Alias/Synonym: Erythroid Precursors in Bone Marrow in the Determination of AML and MDS

CPT Code: 88342

Specimen Type, Preferred:
Formalin fixed paraffin embedded tissue
Specimen Type, Alternate:
Sample Quantity, Preferred:
1 block
2 slides
Sample Quantity, Minimum:
Transport Container:
Paraffin block
Unstained slides
Transport Temperature:
Room temperature
Collection Instructions:
Block and slide identifiers should be clearly written and match exactly with the specimen ID and specimen labeling as noted on the requisition.

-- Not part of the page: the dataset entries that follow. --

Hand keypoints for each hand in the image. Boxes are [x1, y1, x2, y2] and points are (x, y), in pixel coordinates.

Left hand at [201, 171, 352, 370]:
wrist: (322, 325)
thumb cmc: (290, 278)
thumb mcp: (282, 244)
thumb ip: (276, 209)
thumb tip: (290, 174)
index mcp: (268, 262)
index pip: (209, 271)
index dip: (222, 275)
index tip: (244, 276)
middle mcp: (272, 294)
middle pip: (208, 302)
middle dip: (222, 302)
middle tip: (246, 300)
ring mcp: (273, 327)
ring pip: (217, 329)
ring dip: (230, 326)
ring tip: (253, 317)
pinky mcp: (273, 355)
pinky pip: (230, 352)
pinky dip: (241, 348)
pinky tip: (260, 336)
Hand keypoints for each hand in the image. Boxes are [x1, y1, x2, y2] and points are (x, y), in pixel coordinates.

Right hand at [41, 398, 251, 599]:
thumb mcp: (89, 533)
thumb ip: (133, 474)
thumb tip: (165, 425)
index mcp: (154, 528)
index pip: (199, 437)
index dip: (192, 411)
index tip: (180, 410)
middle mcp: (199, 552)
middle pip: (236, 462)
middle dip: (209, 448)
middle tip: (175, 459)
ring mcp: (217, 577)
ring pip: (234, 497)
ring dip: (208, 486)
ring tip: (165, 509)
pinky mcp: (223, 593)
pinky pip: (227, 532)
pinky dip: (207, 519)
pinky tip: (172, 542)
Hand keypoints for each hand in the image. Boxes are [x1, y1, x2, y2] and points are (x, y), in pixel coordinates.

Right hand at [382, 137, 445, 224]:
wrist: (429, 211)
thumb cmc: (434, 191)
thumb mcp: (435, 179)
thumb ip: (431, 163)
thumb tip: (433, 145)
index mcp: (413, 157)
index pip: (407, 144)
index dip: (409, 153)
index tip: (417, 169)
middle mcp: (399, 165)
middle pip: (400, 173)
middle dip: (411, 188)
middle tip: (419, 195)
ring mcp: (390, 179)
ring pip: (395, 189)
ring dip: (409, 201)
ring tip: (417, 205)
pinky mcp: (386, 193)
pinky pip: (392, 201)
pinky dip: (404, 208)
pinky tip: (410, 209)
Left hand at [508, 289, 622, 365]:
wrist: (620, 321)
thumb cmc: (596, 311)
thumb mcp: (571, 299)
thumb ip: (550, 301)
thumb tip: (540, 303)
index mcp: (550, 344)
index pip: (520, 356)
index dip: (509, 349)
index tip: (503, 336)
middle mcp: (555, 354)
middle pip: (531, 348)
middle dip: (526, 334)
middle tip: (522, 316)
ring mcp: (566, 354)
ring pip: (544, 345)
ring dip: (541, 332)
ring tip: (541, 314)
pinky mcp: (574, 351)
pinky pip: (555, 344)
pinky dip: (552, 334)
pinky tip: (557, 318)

Slides should be positively charged and cut at 3-4 microns for each stain/antibody ordered.
Specimen Stability:
Rejection Criteria:
No liquid specimens.
Uncharged slides
Clinical Significance:
The transferrin receptor (CD71) is essential for iron transport through the cell membrane. It is most highly expressed on actively proliferating cells, particularly placental syncytiotrophoblasts, myocytes, basal keratinocytes, hepatocytes, endocrine pancreas, spermatocytes, and erythroid precursors. The level of transferrin receptor expression is highest in early erythroid precursors through the intermediate normoblast phase, after which expression decreases through the reticulocyte phase.2,3,4 The maturation of erythrocytes results in loss of transferrin receptor expression, in concert with down-regulation of the machinery for hemoglobin synthesis. The high level of transferrin receptor within erythroid precursors makes it an excellent marker for evaluation of erythroid components within bone marrow. Anti-CD71 is a highly effective marker for highlighting erythroid precursors in bone marrow biopsy specimens and shows the following features: 1) distinct membranous and cytoplasmic staining pattern, which is easily recognized in bone marrow biopsy; 2) restriction to erythroid lineage within bone marrow biopsy specimens; 3) CD71 expression decreases with the maturation of erythrocytes, with the highest level seen in early forms and the lowest level in late normoblast stage, and most importantly; 4) mature erythrocytes do not express CD71, which facilitates bone marrow analyses. Anti-CD71 is useful in identifying erythroid precursors with very little interference from mature erythrocytes and also in the determination of erythroid leukemia, benign erythroid proliferative disorders, and myelodysplastic syndrome, although further studies are needed for making a definitive diagnosis of MDS.